------ TEXT FOR ANALYSIS
Restate is designed to be extremely simple to get started with by delivering all the functionality in a single binary with minimal upfront configuration needs. In particular, when starting out by running Restate on a single node, you don't need to understand its internal architecture in a great level of detail.

As you begin to plan for more complex deployment scenarios, you will benefit from having a deeper understanding of the various components and how they fit together to support scalable and resilient clusters. The goal of this section is to introduce the terminology we use throughout the server documentation and inform the choices involved in configuring Restate clusters.

Overview

Restate is implemented with a three-layered architecture: a control plane, distributed log, and processors.

Restate Node internal architecture

Control plane

This component stores all metadata about deployments (what services exist behind which endpoint addresses / URLs / ARNs) and is responsible for assigning the leaders to log partitions and processors.

Distributed Log a.k.a Bifrost

Restate uses a distributed log, called Bifrost, to durably record all events in the system before acting on them, similar to the function of a write-ahead log (WAL) in a database system. The design of Bifrost is based on the idea of a virtual consensus, as described in the Delos paper. The consensus algorithm powering Bifrost is based on Flexible Paxos.

To support scale-out operations, Restate splits the services key-space across multiple partitions, backed by logs. Currently, we map one partition to one log, though this relationship may change in the future. Thus you will see references to both partition ids and log ids, depending on context, so be aware that these are distinct concepts even if they might be the same value.
------------
------ PROVIDED DATA
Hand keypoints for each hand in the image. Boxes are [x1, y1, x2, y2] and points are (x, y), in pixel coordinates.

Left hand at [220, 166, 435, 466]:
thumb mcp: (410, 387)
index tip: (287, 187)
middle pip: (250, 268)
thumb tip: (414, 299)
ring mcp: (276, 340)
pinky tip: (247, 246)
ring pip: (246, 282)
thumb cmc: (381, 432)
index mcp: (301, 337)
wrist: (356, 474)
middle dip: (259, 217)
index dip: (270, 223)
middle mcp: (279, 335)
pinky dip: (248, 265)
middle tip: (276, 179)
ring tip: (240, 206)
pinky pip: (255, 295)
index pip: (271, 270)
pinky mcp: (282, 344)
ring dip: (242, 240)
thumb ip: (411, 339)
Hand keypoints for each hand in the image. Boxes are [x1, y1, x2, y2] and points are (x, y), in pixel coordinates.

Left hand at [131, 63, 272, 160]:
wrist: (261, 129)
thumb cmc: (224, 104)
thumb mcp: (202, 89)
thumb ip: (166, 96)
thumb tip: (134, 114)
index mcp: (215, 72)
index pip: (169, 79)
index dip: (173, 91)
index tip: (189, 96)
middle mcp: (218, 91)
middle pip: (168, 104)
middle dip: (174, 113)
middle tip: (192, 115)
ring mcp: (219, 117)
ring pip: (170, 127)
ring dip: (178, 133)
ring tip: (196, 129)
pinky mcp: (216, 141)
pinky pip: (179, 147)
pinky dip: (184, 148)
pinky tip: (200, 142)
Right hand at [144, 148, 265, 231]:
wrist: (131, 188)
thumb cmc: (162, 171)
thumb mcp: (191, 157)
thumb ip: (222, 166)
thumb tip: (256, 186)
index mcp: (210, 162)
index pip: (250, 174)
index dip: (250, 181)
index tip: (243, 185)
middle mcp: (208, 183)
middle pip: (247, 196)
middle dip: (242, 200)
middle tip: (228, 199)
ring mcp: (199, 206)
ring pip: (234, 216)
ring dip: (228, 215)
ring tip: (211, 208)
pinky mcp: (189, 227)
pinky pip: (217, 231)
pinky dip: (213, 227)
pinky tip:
------------
------ PROVIDED DATA
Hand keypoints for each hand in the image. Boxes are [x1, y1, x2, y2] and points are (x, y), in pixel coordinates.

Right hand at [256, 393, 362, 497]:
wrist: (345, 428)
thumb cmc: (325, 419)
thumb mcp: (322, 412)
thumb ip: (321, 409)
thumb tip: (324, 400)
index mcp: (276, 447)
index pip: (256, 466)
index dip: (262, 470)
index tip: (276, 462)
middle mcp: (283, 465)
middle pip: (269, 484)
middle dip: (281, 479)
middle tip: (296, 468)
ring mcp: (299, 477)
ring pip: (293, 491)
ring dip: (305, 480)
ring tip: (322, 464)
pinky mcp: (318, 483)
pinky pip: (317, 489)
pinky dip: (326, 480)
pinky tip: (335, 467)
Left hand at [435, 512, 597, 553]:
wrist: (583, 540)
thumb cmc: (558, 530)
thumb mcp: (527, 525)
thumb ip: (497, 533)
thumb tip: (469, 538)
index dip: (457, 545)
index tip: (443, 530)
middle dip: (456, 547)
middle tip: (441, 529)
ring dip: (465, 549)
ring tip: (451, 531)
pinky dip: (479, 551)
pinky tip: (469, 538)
------------
● **REQUIRED ACTION A**:
According to the Restate architecture text, why does Restate divide the services key-space across multiple partitions?
● **REQUIRED ACTION B**:
Output the passage of the Restate architecture text from "As you begin" up to and including "log, and processors.".
● **REQUIRED ACTION C**:
Does the Restate architecture text support each of these statements? (i) The consensus algorithm behind Bifrost is based on Raft. (ii) The control plane assigns the leaders to log partitions and processors. (iii) Restate's architecture has four layers. Answer yes or no for each and quote the words of the text that decide it.

● **WRITTEN ANSWER A**:
Restate splits the services key-space across multiple partitions, backed by logs, to support scale-out operations.

● **WRITTEN ANSWER B**:
As you begin to plan for more complex deployment scenarios, you will benefit from having a deeper understanding of the various components and how they fit together to support scalable and resilient clusters. The goal of this section is to introduce the terminology we use throughout the server documentation and inform the choices involved in configuring Restate clusters.

Overview

Restate is implemented with a three-layered architecture: a control plane, distributed log, and processors.

● **WRITTEN ANSWER C**:
(i) No: "The consensus algorithm powering Bifrost is based on Flexible Paxos."
(ii) Yes: "is responsible for assigning the leaders to log partitions and processors"
(iii) No: "Restate is implemented with a three-layered architecture: a control plane, distributed log, and processors."